Using BaseHTTPMiddleware instead of pure ASGI middleware degrades performance. Developers should implement pure ASGI middleware for better throughput and responsiveness.

FastAPI tends to centralize everything in the main.py file, causing crowding and maintenance issues. Teams need to manually create dedicated files for exception handlers and router inclusion to maintain code organization.

FastAPI's specific syntax and reliance on asynchronous programming, standard Python type hints, and Pydantic increases the learning curve significantly for developers unfamiliar with these concepts, potentially slowing onboarding and adoption.

When using type hints or `response_model`, FastAPI performs double validation—once during request parsing and again during response model creation. This adds 20-50% overhead to response processing and should be avoided by returning raw data instead.

FastAPI uses Pydantic for validation, but there is no straightforward way to pass custom validation messages from the validation point to the API response, forcing developers to use whatever generic messages Pydantic provides.

While FastAPI supports ORMs like SQLAlchemy and Tortoise ORM, integration is not as smooth as other frameworks. Developers must manually choose, configure, and ensure async compatibility with their ORM of choice.

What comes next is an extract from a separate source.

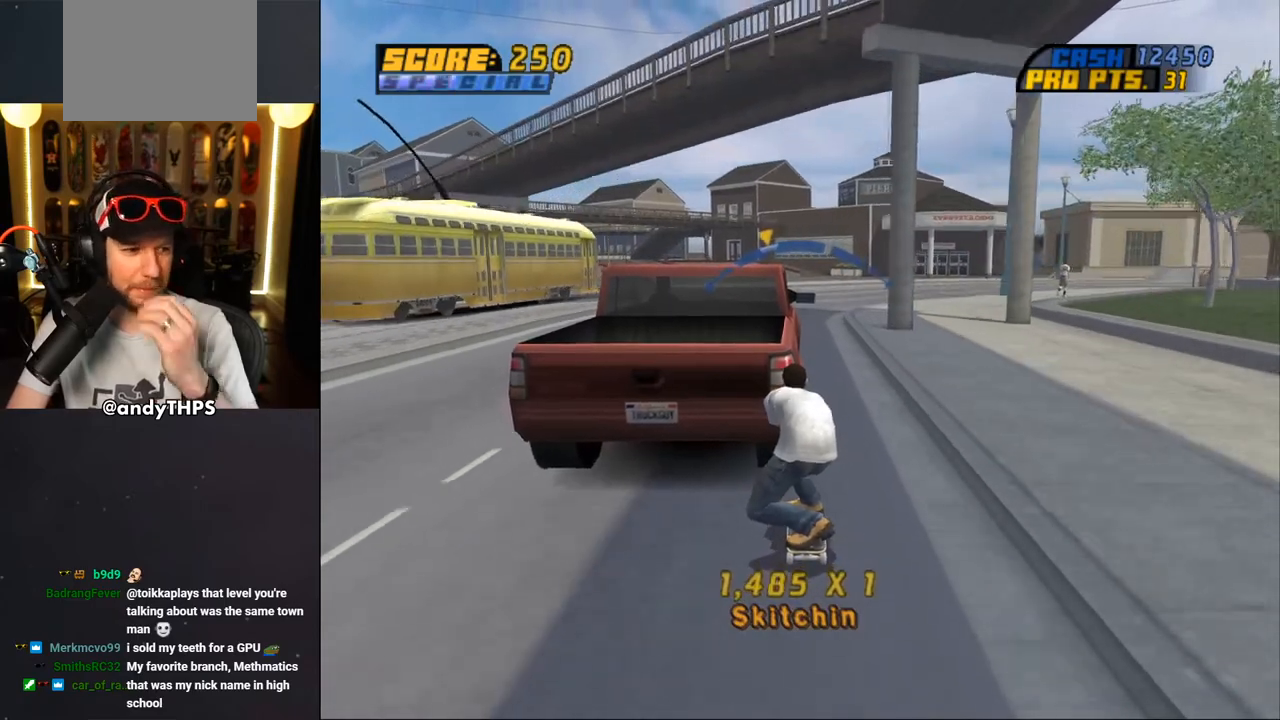
{"buttons": ["CROSS"], "left_stick": "center", "right_stick": "center", "events": []}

Dependency injection requires repeating authentication and authorization logic on every endpoint. Supporting multiple authentication schemes requires duplicated code with complex error handling.

FastAPI's documentation lacks transparency and completeness in certain areas, causing developers to struggle finding information or handling issues, which affects their understanding and development efficiency.

FastAPI's error-handling mechanism is occasionally confusing, making troubleshooting and debugging challenging. Complex applications with multiple error scenarios experience longer debugging times as a result.

FastAPI's DI system doesn't natively support singletons, forcing teams to manually manage shared resources through singleton classes or adopt third-party DI libraries.

Unlike Django, FastAPI has no built-in admin interface. Teams must build dashboards manually or integrate third-party tools, significantly slowing down development for CRUD-heavy applications and internal tools.

Due to its novelty, FastAPI lacks extensive adoption in large-scale projects, making long-term scalability and operational reliability less certain. Few large-scale case studies limit available guidance for enterprise applications.

FastAPI has a younger ecosystem compared to established frameworks like Django and Flask, resulting in fewer third-party extensions and less community-contributed solutions. Users must often build missing features themselves.

FastAPI applications consume more resources compared to lighter frameworks like Flask, Bottle, and Falcon, which can be problematic for projects with strict resource allocation restrictions.

Python developers comfortable with async programming and the async paradigm are fewer than those experienced with traditional sync frameworks. This hiring dynamic shift makes it harder to staff FastAPI projects, as async expertise is still relatively niche.